BNI KC Jepara Beri Bantuan Dua Rumah Desmigratif – Radar Kudus

Penyerahan bantuan tersebut dilakukan langsung oleh Pemimpin BNI KC Jepara Dony Rachmat Widodo didampingi jajarannya pada masing-masing kepala desa. Di Desa Muryolobo diterima oleh kepala desa Ashar, sementara di Desa Bategede diterima oleh kepala desa Bambang Eko Susilo.

Terkait bantuan ini, Dony Rachmat mengatakan, BNI telah bekerja sama dengan Kementerian Ketenagakerjaan untuk menyiapkan rumah sebagai sarana edukasi keluarga TKI di 120 lokasi di desa desmigratif. Dua di antaranya berlokasi di Kabupaten Jepara.

Dony Rachmat melanjutkan, rumah desmigratif merupakan bangunan fisik yang menyediakan fasilitas berupa sarana edukasi, pengembangan kewirausahaan dan komunikasi global yang selaras dengan progam KAMI bersama BNI bagi calon TKI, TKI beserta keluarganya.
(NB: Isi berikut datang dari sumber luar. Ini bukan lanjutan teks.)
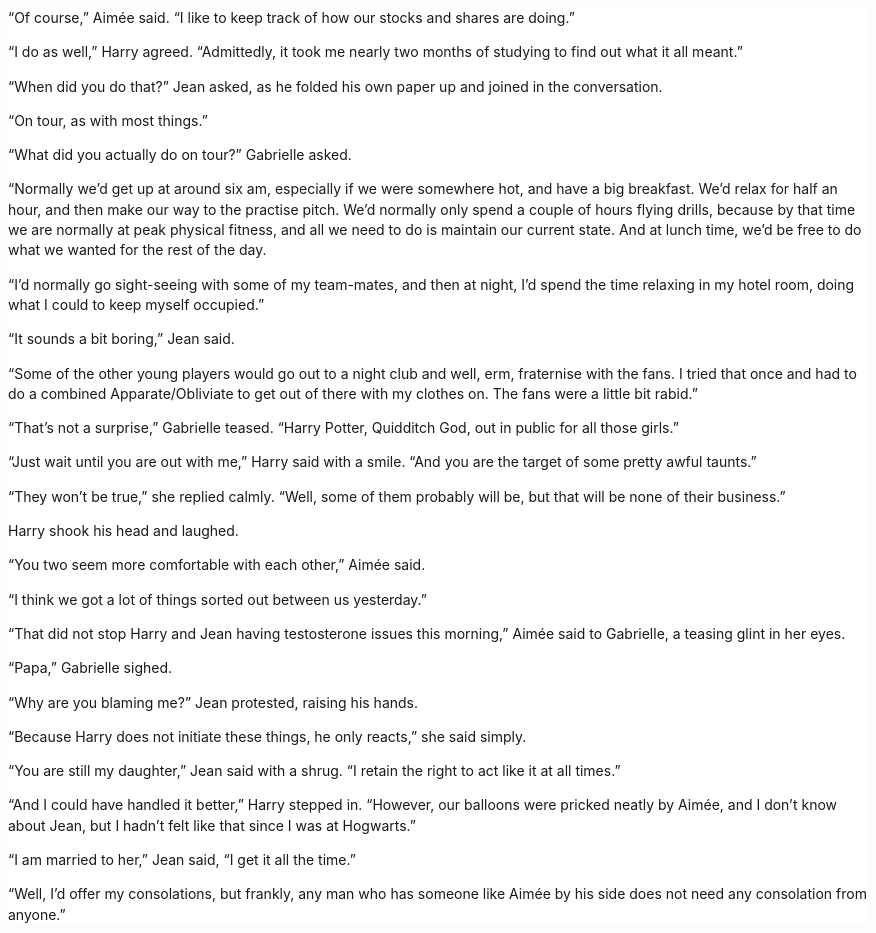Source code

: “Of course,” Aimée said. “I like to keep track of how our stocks and shares are doing.”

“I do as well,” Harry agreed. “Admittedly, it took me nearly two months of studying to find out what it all meant.”

“When did you do that?” Jean asked, as he folded his own paper up and joined in the conversation.

“On tour, as with most things.”

“What did you actually do on tour?” Gabrielle asked.

“Normally we’d get up at around six am, especially if we were somewhere hot, and have a big breakfast. We’d relax for half an hour, and then make our way to the practise pitch. We’d normally only spend a couple of hours flying drills, because by that time we are normally at peak physical fitness, and all we need to do is maintain our current state. And at lunch time, we’d be free to do what we wanted for the rest of the day.

“I’d normally go sight-seeing with some of my team-mates, and then at night, I’d spend the time relaxing in my hotel room, doing what I could to keep myself occupied.”

“It sounds a bit boring,” Jean said.

“Some of the other young players would go out to a night club and well, erm, fraternise with the fans. I tried that once and had to do a combined Apparate/Obliviate to get out of there with my clothes on. The fans were a little bit rabid.”

“That’s not a surprise,” Gabrielle teased. “Harry Potter, Quidditch God, out in public for all those girls.”

“Just wait until you are out with me,” Harry said with a smile. “And you are the target of some pretty awful taunts.”

“They won’t be true,” she replied calmly. “Well, some of them probably will be, but that will be none of their business.”

Harry shook his head and laughed.

“You two seem more comfortable with each other,” Aimée said.

“I think we got a lot of things sorted out between us yesterday.”

“That did not stop Harry and Jean having testosterone issues this morning,” Aimée said to Gabrielle, a teasing glint in her eyes.

“Papa,” Gabrielle sighed.

“Why are you blaming me?” Jean protested, raising his hands.

“Because Harry does not initiate these things, he only reacts,” she said simply.

“You are still my daughter,” Jean said with a shrug. “I retain the right to act like it at all times.”

“And I could have handled it better,” Harry stepped in. “However, our balloons were pricked neatly by Aimée, and I don’t know about Jean, but I hadn’t felt like that since I was at Hogwarts.”

“I am married to her,” Jean said, “I get it all the time.”

“Well, I’d offer my consolations, but frankly, any man who has someone like Aimée by his side does not need any consolation from anyone.”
Desmigratif ini menjadi terobosan baru Kementrian Ketenagakerjaan bekerja sama dengan berbagai lembaga untuk memberdayakan, meningkatkan pelayanan serta melindungi TKI dan calon TKI di desa yang menjadi kantong-kantong TKI. Melalui konsep ini pemerintah desa juga diharapkan bisa berperan aktif dalam meningkatkan pelayanan, penempatan, dan perlindungan TKI. ”Desa akan menjadi pusat informasi dan komunikasi yang menjadi bagian dari proses penempatan dan perlindungan sejak pra penempatan,” katanya kepada Jawa Pos Radar Kudus.

Dony Rachmat menyatakan, khusus di wilayah Jepara bantuan tersebut diberikan di dua desa yakni Desa Muryolobo dan Bategede yang keduanya berlokasi di Kecamatan Nalumsari. Bantuan rumah desmigratif tersebut masing-masing senilai Rp 30 juta. ”Dua desa itu yang merupakan kantong TKI dan sebelumnya sudah dilakukan verifikasi oleh Kemnaker,” tuturnya.

Melalui bantuan tersebut, Dony Rachmat berharap, bisa dimanfaatkan dengan baik oleh kedua desa yang memperoleh bantuan. ”Ini sebagai bentuk kepedulian BNI KC Jepara untuk masyarakat,” imbuhnya.